| O QUE FAZER |
Transcreva, palavra por palavra, o trecho do texto sobre a perda das mães que vai desde "Nunca ninguém está" até "a tinha deitado.", inclusive.

| TEXTO APRESENTADO |
»»
Nunca ninguém está preparado para organizar, presenciar e encaminhar a própria mãe á terra. Ninguém está pronto para ir ao funeral da sua mãe. São circunstâncias para as quais ninguém nos ensina como.
No meu caso, foram três enterros. De três mães. Das minhas mães. De todas as que tive, uma morreu a dormir. Ninguém esperava. Como a deitei na cama, depois de a ter trazido ao colo e subido a escada da minha velha casa. Da sua velha casa. Deitei-a. Tapei-a. Adormeceu imediatamente. Nunca acordou. Adormeceu para sempre tal como a tinha deitado.
Não me venham dizer que alguém pode estar pronto para uma morte assim. Uma morte santa, como todos dizemos. Só que, para quem fica, de um segundo para o outro, cai todo o nosso mundo em cima de nós. A dor, a angústia absoluta e a desorientação de quem tem uma vaga noção de tudo o que acaba de perder, é tão grande, tão forte e tão avassaladoramente triste, que nunca, por nunca, conseguimos ou tentamos sequer conseguir ultrapassar. O tempo vai passando. Só o tempo, que tudo cura, tudo trata e quase tudo melhora, vai transformando a nossa dor numa espécie de saudade mansa. Tranquila forma de saudade essa, que nunca nos deixa pela vida fora.
Foi assim. É assim ainda que vivo ou vou vivendo com as minhas memórias da minha tia Julieta e do meu pai.
De um segundo para o outro, partiram. No caso do meu pai, … deixou-se adormecer nos meus braços.
Ninguém nunca recupera destes momentos!
No caso da minha mãe e da minha tia Helena Branca tudo se processou de uma forma brutalmente diferente, porque muito demorada e muito sofrida. Desnecessariamente sofrida. Tão sofrida que muitas foram as vezes que desejei que tudo acabasse mais depressa. Desejei e nunca me envergonhei de o sentir, que o tempo fosse breve e misericordioso com elas. Mas não foi. Nesses meses, pensamos que estamos preparados para tudo. Porque estamos a ser fortes. Imensamente fortes. Mais fortes que a vida e que a morte. Sentimos que quando a morte chegar, será um alívio, porque o sofrimento delas tinha chegado ao fim. E, quando o fim chega, … ninguém se encontra preparado para fim nenhum. E, tudo desaba novamente. Até talvez de uma forma muito mais intensa, porque tudo o que fomos aguentando ou pensando que estávamos a saber aguentar, entorna-se para dentro de nós com uma intensidade absolutamente devastadora.
««
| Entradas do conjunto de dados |
»»
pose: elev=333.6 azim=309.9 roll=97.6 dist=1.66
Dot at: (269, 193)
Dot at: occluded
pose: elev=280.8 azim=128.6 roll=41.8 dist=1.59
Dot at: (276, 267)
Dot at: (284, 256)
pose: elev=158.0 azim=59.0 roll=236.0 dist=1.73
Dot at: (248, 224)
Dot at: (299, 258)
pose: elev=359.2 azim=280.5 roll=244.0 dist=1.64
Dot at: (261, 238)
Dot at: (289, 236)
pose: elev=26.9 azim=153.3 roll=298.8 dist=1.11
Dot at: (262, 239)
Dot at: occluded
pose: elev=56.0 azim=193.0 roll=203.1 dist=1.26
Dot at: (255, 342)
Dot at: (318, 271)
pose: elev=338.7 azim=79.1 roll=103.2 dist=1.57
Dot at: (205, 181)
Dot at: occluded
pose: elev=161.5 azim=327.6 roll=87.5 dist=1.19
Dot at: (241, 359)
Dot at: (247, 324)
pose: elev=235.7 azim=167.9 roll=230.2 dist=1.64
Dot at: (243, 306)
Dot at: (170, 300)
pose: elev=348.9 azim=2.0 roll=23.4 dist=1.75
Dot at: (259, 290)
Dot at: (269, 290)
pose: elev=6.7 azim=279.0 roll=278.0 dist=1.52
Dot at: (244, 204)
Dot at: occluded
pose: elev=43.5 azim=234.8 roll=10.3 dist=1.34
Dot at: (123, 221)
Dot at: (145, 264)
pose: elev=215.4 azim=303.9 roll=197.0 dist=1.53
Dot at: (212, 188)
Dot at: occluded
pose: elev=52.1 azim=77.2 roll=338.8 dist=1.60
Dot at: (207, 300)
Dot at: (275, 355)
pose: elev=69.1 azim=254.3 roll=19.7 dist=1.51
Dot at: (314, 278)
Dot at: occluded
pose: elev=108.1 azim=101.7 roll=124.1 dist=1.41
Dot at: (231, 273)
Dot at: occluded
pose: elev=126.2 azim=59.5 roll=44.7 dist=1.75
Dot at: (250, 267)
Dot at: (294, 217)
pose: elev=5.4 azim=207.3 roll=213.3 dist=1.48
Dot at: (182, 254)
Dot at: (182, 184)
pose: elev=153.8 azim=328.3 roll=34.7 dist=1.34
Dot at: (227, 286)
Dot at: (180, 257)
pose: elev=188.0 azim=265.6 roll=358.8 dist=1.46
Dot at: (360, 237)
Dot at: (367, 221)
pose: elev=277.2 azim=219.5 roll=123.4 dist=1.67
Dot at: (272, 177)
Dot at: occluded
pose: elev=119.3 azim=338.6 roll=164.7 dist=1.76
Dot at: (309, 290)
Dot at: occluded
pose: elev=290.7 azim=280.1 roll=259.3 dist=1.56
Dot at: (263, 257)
««
| RESPOSTA AO EXERCÍCIO |
Nunca ninguém está preparado para organizar, presenciar e encaminhar a própria mãe á terra. Ninguém está pronto para ir ao funeral da sua mãe. São circunstâncias para as quais ninguém nos ensina como.
No meu caso, foram três enterros. De três mães. Das minhas mães. De todas as que tive, uma morreu a dormir. Ninguém esperava. Como a deitei na cama, depois de a ter trazido ao colo e subido a escada da minha velha casa. Da sua velha casa. Deitei-a. Tapei-a. Adormeceu imediatamente. Nunca acordou. Adormeceu para sempre tal como a tinha deitado.